The next thing that took its toll on me was the food. These people, specifically Andhra people, believe in extremes. The food is either really spicy or really bland. I am still looking for something that falls somewhere in the moderate zone. Everything is in some way or the other related to rice. It will be because wheat is quite an unknown concept. That is all right. But what is not all right is the way they eat. I do not expect English mannerisms and do not follow them myself either. The gore comes when they mash the rice with the sambar in their plates. When we say, use hands to eat we don't mean the entire hand, do we? Even their wrists are dripping of rice bits and sambar. Agreed that it's the way they've been eating all their lives. But why kill the appetite of someone else at the table with your vulgar display of nasty food mashing? I have now kind of gotten used to not looking up while eating my food. The Arabs appreciate a good meal by burping. The louder (and smellier as well I guess) the burp, the more is the appreciation. The IBM'ites have their own way of appreciating a good meal. They wash their hands in their plates with the water they are supposed to drink, some hard core one's even gargle. I can't get used to that one.

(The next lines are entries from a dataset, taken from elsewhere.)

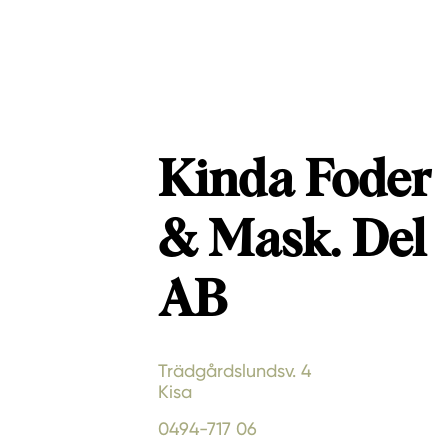
Kinda Foder
& Mask. Del
AB
Trädgårdslundsv. 4
Kisa
0494-717 06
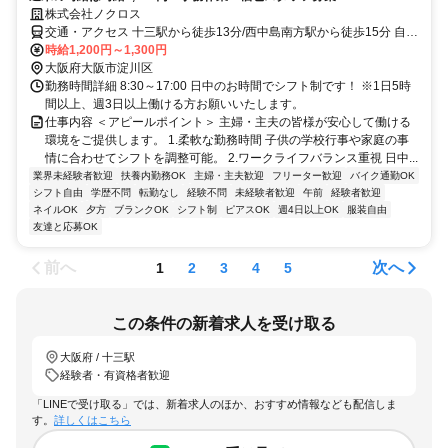
株式会社ノクロス
交通・アクセス 十三駅から徒歩13分/西中島南方駅から徒歩15分 自転
車通勤OK
時給1,200円～1,300円
大阪府大阪市淀川区
勤務時間詳細 8:30～17:00 日中のお時間でシフト制です！ ※1日5時
間以上、週3日以上働ける方お願いいたします。
仕事内容 ＜アピールポイント＞ 主婦・主夫の皆様が安心して働ける
環境をご提供します。 1.柔軟な勤務時間 子供の学校行事や家庭の事
情に合わせてシフトを調整可能。 2.ワークライフバランス重視 日中...
業界未経験者歓迎
扶養内勤務OK
主婦・主夫歓迎
フリーター歓迎
バイク通勤OK
シフト自由
学歴不問
転勤なし
経験不問
未経験者歓迎
午前
経験者歓迎
ネイルOK
夕方
ブランクOK
シフト制
ピアスOK
週4日以上OK
服装自由
友達と応募OK
前へ
次へ
1
2
3
4
5
この条件の新着求人を受け取る
大阪府 / 十三駅
経験者・有資格者歓迎
「LINEで受け取る」では、新着求人のほか、おすすめ情報なども配信しま
す。
詳しくはこちら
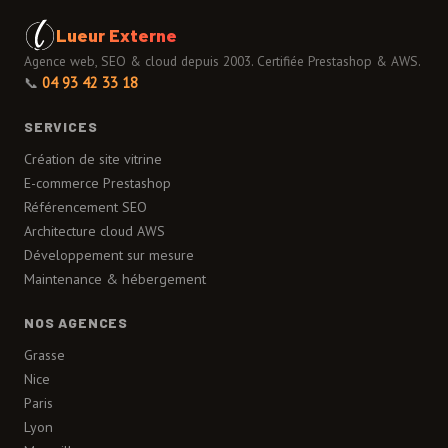
Lueur Externe
Agence web, SEO & cloud depuis 2003. Certifiée Prestashop & AWS.
📞
04 93 42 33 18
SERVICES
Création de site vitrine
E-commerce Prestashop
Référencement SEO
Architecture cloud AWS
Développement sur mesure
Maintenance & hébergement
NOS AGENCES
Grasse
Nice
Paris
Lyon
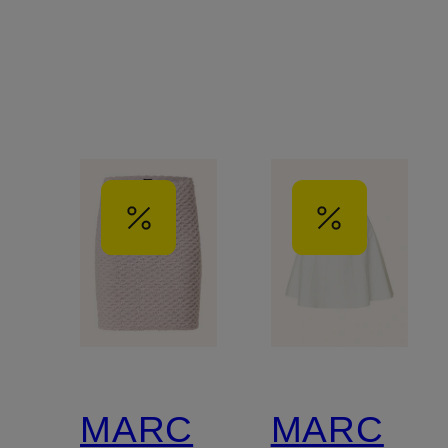
MARC
MARC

For the first few days, everything was disturbing.

Well, it's been exactly a month now in this place called Ongole. All the hatred that I felt for this place in my first few days, I feel no more. I have gotten used to eating Idli and Dosa for breakfast every day. The small little shack on the side of the busy state road, sells me a hearty breakfast for 10 bucks flat. The lady who runs the place, and her son, both know me very well now. They try to sprinkle our sign language communication with tit bits of Hindi and I do the same with Telugu. Don't know why, but that humble little shack feels cozy now, feels like home. They treat me, their most regular customer, with warmth that no restaurant in the world can ever match. I prefer hanging out there. I went on a road trip one day, visiting tinier villages around this town along with a colleague. The vast endless tobacco fields are quite a sight. Also, visited a curing barn and met a couple of farmers. It was easy talking to them with my colleague as a translator. Their simplicity is worth a million times more than the millions they make from selling tobacco. They said their younger generation prefers to study agriculture technology at the Ivy League, but would like to come back here and grow their tobacco. Quite a contrast to all the software engineers and the GRE/GMAT junta who wants to study and settle down there. I guess the attachment to mother Earth comes to those who live on it. The city slickers will never know what it feels to live on Black soil whose fertility feeds them.

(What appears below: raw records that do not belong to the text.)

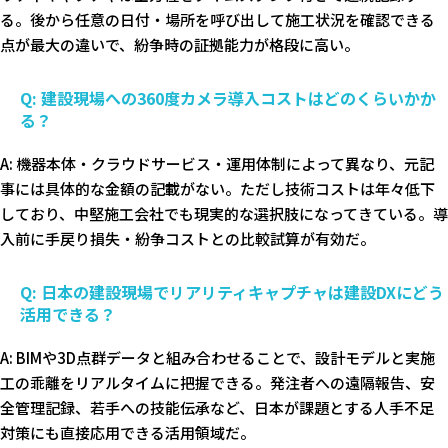
る。後から任意の日付・場所を呼び出して施工状況を確認できる
点が最大の違いで、紛争時の証拠能力が格段に高い。
Q: 建設現場への360度カメラ導入コストはどのくらいかか
る？
A: 機器本体・クラウドサービス・運用体制によって異なり、元記
事には具体的な金額の記載がない。ただし技術コストは年々低下
しており、中堅施工会社でも現実的な選択肢になってきている。導
入前に手戻り損失・紛争コストとの比較試算が有効だ。
Q: 日本の建設現場でリアリティキャプチャは建設DXにどう
活用できる？
A: BIMや3D点群データと組み合わせることで、設計モデルと実施
工の乖離をリアルタイムに把握できる。発注者への遠隔報告、安
全管理記録、若手への技能伝承など、日本が課題とする人手不足
対策にも直接応用できる活用領域だ。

This little town, the capital of tobacco trade in India, has treated me with so much warmth that I can easily unlearn some eating habits and maybe even pick up some new ones. The customs may be discomforting in the beginning, but the people aren't. This little part of IBM has brought me down to earth, literally. I may still not like their language, but I love the people. I will soon be out of here, back to the crowded streets of the metropolis. But, this is the one place that I'd like to come to when I want to be at home, be in heaven, or just be on Earth.